Date of Award

January 2017

Degree Name

Master of Arts (MA)

Department

Geography

Advisor(s)

Thomas A. Perreault

Keywords

certification, commodity chain, indigenous, organic, political ecology, quinoa

Subject Categories

Social and Behavioral Sciences

Abstract

The rise in popularity for quinua in the Global North, known as the quinua boom, has created an incredible transformation on Bolivia’s altiplano. Over a short period of time, quinua has transitioned from a subsistence crop to an international luxury commodity. By placing the boom in a wider historical context, and detailing two distinct commodity chains through which quinua might flow, I show that the “ecological harmony” championed by the organic commodity chain has not delivered all that it has promised.

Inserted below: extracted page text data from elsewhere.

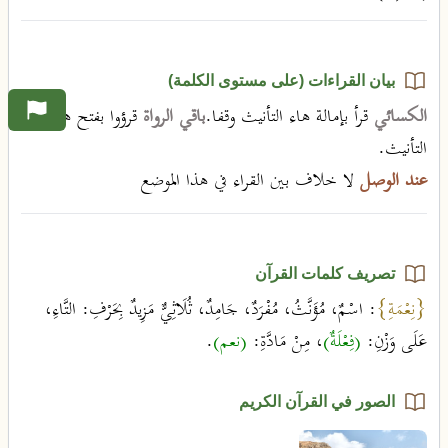
بيان القراءات (على مستوى الكلمة)
الكسائي
قرأ بإمالة هاء التأنيث وقفا.
باقي الرواة
قرؤوا بفتح هاء
التأنيث.
عند الوصل
لا خلاف بين القراء في هذا الموضع
تصريف كلمات القرآن
{نِعْمَةِ}
: اسْمٌ، مُؤَنَّثُ، مُفْرَدٌ، جَامِدٌ، ثُلَاثِيٌّ مَزِيدٌ بِحَرْفِ: التَّاءِ،
عَلَى وَزْنِ:
(فِعْلَةٌ)
، مِنْ مَادَّةِ:
(نعم)
.
الصور في القرآن الكريم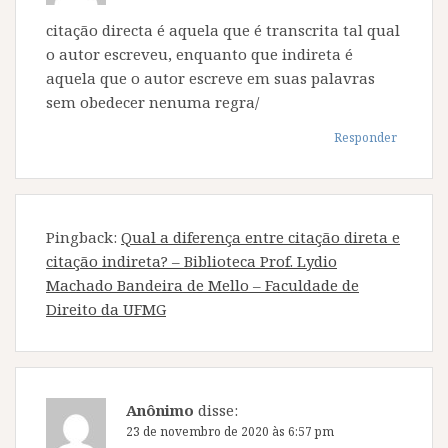
citação directa é aquela que é transcrita tal qual
o autor escreveu, enquanto que indireta é
aquela que o autor escreve em suas palavras
sem obedecer nenuma regra/
Responder
Pingback:
Qual a diferença entre citação direta e
citação indireta? – Biblioteca Prof. Lydio
Machado Bandeira de Mello – Faculdade de
Direito da UFMG
Anônimo
disse:
23 de novembro de 2020 às 6:57 pm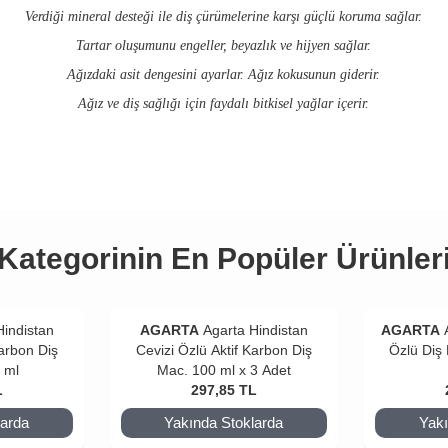
Verdiği mineral desteği ile diş çürümelerine karşı güçlü koruma sağlar.
Tartar oluşumunu engeller, beyazlık ve hijyen sağlar.
Ağızdaki asit dengesini ayarlar. Ağız kokusunun giderir.
Ağız ve diş sağlığı için faydalı bitkisel yağlar içerir.
Kategorinin En Popüler Ürünler
Hindistan
AGARTA
Agarta Hindistan
AGARTA
Karbon Diş
Cevizi Özlü Aktif Karbon Diş
Özlü Diş
 ml
Mac. 100 ml x 3 Adet
L
297,85
TL
larda
Yakında Stoklarda
Yakı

Despite the long list of standards designed to ensure that quinua is grown organically, the quinua boom has changed the metabolism of production, and produced new natures. Additionally, these standards, enforced by distant and powerful private actors in the Global North, create exclusions as producers are unevenly able to comply with norms, and cope with increasing pest populations and issues of soil degradation. Importantly, certain producers and other actors in Bolivia contest this commodity chain and assert an alternative one in the form of a Denomination of Origin. Placing these commodity chains side by side highlights the power asymmetries of transnational organic agriculture. As some producers, along with the state, reject the organic commodity chain, and envision a new system of governance in which local labor practices, ecology, and culture determine the metabolism between society and nature, these actors call into being the ways in which the organic commodity chain reproduces asymmetrical power relations.